Цитируемый текст -
Липецкая: — Я сегодня купила себе духи. Те я разбила. Слушала Седьмую симфонию и разбила.

— Я слышу — какой-то другой запах.

— Двадцать рублей. Самое дорогое, то есть и самое лучшее. Я вдруг поняла, что это не противно. Вполне прилично. Я очень люблю духи. И сейчас это нам необходимо. Где только не приходится тереться. Да, начинается концерт...

— Он начинается часов в шесть?..

— Он начинается часов в семь и помещается, к сожалению, в конце Международного. Этот самый хлебозавод.

— Дай Бог, чтобы в девять...

— Вечером мы, наверное, перекликнемся. Дом вовсе не 8-а, а 14, во дворе. Наряд на вас у меня уже есть.

— Насчет 14 во дворе. Зонне подходит ко мне и говорит, нельзя ли начать позднее...

Данные -
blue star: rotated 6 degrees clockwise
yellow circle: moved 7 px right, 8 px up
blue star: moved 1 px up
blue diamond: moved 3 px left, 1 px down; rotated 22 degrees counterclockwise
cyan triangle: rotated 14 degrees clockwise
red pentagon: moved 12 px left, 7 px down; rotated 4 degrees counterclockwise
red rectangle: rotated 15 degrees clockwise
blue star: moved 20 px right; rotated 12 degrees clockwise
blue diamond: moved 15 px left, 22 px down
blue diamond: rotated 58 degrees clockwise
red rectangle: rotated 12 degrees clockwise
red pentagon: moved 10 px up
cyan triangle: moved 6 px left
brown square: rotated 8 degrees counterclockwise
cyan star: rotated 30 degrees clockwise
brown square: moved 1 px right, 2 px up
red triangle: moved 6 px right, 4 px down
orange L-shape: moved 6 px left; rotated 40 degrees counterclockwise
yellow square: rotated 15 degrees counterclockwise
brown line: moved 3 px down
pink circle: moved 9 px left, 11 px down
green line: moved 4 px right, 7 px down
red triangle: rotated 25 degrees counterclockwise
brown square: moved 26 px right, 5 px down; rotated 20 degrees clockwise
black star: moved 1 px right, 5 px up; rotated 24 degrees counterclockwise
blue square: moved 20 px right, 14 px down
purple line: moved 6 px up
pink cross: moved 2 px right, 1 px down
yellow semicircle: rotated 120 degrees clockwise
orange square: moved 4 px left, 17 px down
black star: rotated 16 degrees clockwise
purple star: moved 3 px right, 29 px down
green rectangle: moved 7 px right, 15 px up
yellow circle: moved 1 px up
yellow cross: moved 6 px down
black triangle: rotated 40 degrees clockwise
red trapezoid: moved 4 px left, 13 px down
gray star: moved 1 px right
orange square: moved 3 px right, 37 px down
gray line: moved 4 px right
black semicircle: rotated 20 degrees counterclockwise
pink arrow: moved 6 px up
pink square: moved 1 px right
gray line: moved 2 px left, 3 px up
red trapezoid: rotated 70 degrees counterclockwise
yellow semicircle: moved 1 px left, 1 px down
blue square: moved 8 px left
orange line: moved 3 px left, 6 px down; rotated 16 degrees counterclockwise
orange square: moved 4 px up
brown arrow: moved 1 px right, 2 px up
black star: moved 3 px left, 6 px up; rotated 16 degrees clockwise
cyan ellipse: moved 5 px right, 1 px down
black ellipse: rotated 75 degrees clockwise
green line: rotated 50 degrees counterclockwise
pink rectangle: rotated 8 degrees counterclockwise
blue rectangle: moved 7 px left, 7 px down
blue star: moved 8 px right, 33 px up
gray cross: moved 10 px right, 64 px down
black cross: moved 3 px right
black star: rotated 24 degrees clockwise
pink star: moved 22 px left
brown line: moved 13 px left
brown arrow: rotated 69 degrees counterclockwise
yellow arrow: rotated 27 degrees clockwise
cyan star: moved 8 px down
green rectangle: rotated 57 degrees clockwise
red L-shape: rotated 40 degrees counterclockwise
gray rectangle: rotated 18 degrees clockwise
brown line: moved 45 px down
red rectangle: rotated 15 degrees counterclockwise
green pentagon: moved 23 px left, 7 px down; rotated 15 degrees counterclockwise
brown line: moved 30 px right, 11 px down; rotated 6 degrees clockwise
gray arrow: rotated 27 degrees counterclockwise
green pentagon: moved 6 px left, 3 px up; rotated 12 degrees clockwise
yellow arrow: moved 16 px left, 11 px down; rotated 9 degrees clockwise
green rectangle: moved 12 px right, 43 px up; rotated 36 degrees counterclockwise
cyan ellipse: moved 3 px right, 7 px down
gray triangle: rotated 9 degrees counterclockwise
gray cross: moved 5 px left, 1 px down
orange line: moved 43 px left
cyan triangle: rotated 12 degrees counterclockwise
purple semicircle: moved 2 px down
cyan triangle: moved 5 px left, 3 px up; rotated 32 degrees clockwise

Что сделать -
1/ Выведите без изменений фрагмент диалога о духах и концерте: он открывается словами, содержащими «Липецкая: — Я», и заканчивается словами «чтобы в девять...».
2/ Переведите на английский предложение «Я сегодня купила себе духи.» из диалога о духах и концерте.
3/ Допишите диалог о духах и концерте, начав сразу после его последней реплики.

Ожидаемые ответы -
1/
Липецкая: — Я сегодня купила себе духи. Те я разбила. Слушала Седьмую симфонию и разбила.

— Я слышу — какой-то другой запах.

— Двадцать рублей. Самое дорогое, то есть и самое лучшее. Я вдруг поняла, что это не противно. Вполне прилично. Я очень люблю духи. И сейчас это нам необходимо. Где только не приходится тереться. Да, начинается концерт...

— Он начинается часов в шесть?..

— Он начинается часов в семь и помещается, к сожалению, в конце Международного. Этот самый хлебозавод.

— Дай Бог, чтобы в девять...

2/ I bought myself some perfume today.

3/
— Тогда поедете без меня. Я все объясню. Выйдете из двадцатки, пройдете буквально один дом. Ярцев (П. В.): — Так, слушаю вас.

— Так, тут было три рассказика.

— А стало два.

— А стало два.

— А мы поглядим, поглядим.

— Хорошие рассказы. Можно было и три.

— Нет, это много, у актеров воздуха не будет.

— Я решила, чтобы был воздух. Вы можете подождать пять минут?

— Ни одной. Мне должны впрыскивать аскорбин. Наконец я добился. Так что иду оскорбляться.

В разговоре со своим коллегой Ярцевым Липецкая продолжает ту же партию, с тем же удивительным отсутствием словесной маскировки. Но разговор о покупке духов — это не просто лобовое хвастовство, здесь есть более тонкая глубинная тема — победы над обстоятельствами. Обстоятельства до такой степени побеждены, что можно относиться к духам не как к явлению ослепительному, сказочному (в ситуации самой неподходящей для духов), но говорить о них свысока (не противно, прилично...), применяя критерии нормальной жизни.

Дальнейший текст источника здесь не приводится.